● **Page text**:
==========

Mr. Minister, I know that one of the big issues between the United States and the Gulf states is the United States’s desire to have the Gulf states be supportive of the upcoming peace plan that they will unveil in Israel. So I’d like to ask: What is your take on the status of Jerusalem right now and on the United States position on that? And what would you like to see in the upcoming peace plan on Israel?
And Mr. Secretary, I’d like to ask: What is the United States policy and position on the West Bank and the Golan Heights? Is – are these territories occupied by Israel or are they not occupied by Israel? Thank you.
SECRETARY POMPEO: Sure, I’ll go first. To answer your question, there’s been no change in U.S. policy with respect to the question that you asked.
QUESTION: (Via interpreter) Good morning. (Inaudible)* Kuwaiti Magazine. After signing the agreements, I would like to ask a question to Secretary of State Mike Pompeo: Every year, several reports are elaborated by the Secretary of State in the United States, and several reports criticize Kuwait. How these – how are these reports elaborated?
I am going to ask this question to both ministers: You were in Qatar lately. What can you tell us about solving the Gulf crisis? Thank you.
SECRETARY POMPEO: Let me – may I proceed? So let me try and answer the second question first, and then I’ll come back to the first one.
So we spoke a great deal today about the rift between the Gulf countries. We are all working to find a solution. It’s not in the best interests of the region, it’s not in the best interests of the world. We need the Gulf countries all working together on the complex set of challenges that face each of them.
As I think I’ve said repeatedly, the United States is a force for good in the region. We are working to help those countries find a set of common ground. We all have the same set of threats: the threats from al-Qaida and from ISIS, the threat from the Islamic Republic of Iran. And we all are working diligently to find a path forward so that the rift between those countries can be resolved.
You asked a question about the reports. I’m not sure precisely which reports you’re referring to. If it’s the Human Rights Report that was issued this past week or the week before, each year the State Department prepares a report. It is designed to be a factual report that identifies places where we have concerns about human rights. We do that broadly. We do that for our friends, for our adversaries. It is an attempt for us to document those things that we observe where we hope countries can continue to do better. We – I know we had comments about many countries in this region. In each case, we work alongside, especially countries like Kuwait, to help find paths forward that reduce that risk.

==========

● **Provided data**:
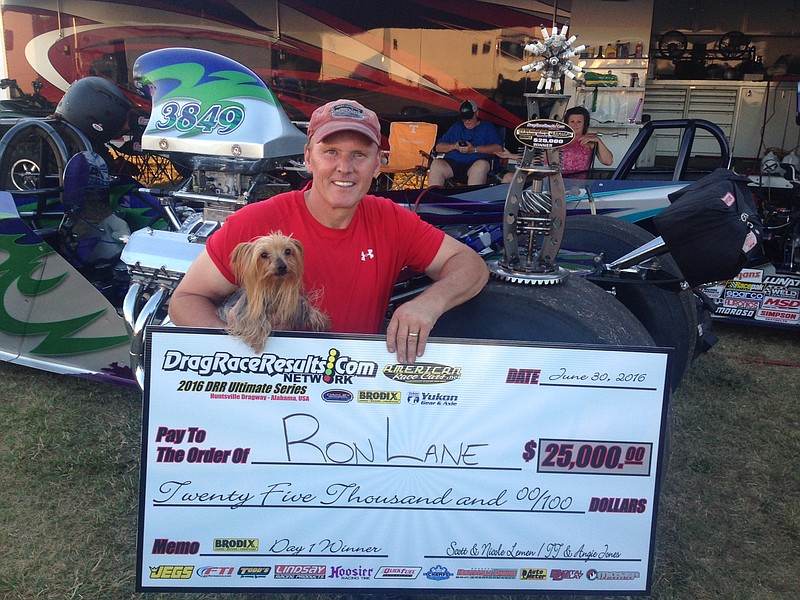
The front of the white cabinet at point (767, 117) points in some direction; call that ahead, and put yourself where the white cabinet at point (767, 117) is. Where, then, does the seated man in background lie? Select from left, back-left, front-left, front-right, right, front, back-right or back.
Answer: front-right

==========

● **Problems to work on**:
a - Condense the paragraph in the press conference transcript that begins "As I think I've said repeatedly" into a short bulleted list, keeping its main facts.
b - Reproduce word for word the portion of the press conference transcript starting with "So we spoke" and going on through "each of them.".
The material is separate from the press conference transcript.

● **Replies**:
a -
- The United States is a force for good in the region.
- It is helping the Gulf countries find common ground.
- They all face the same threats: al-Qaida, ISIS, and the Islamic Republic of Iran.
- All are working diligently toward a path forward to resolve the rift between those countries.

b -
So we spoke a great deal today about the rift between the Gulf countries. We are all working to find a solution. It’s not in the best interests of the region, it’s not in the best interests of the world. We need the Gulf countries all working together on the complex set of challenges that face each of them.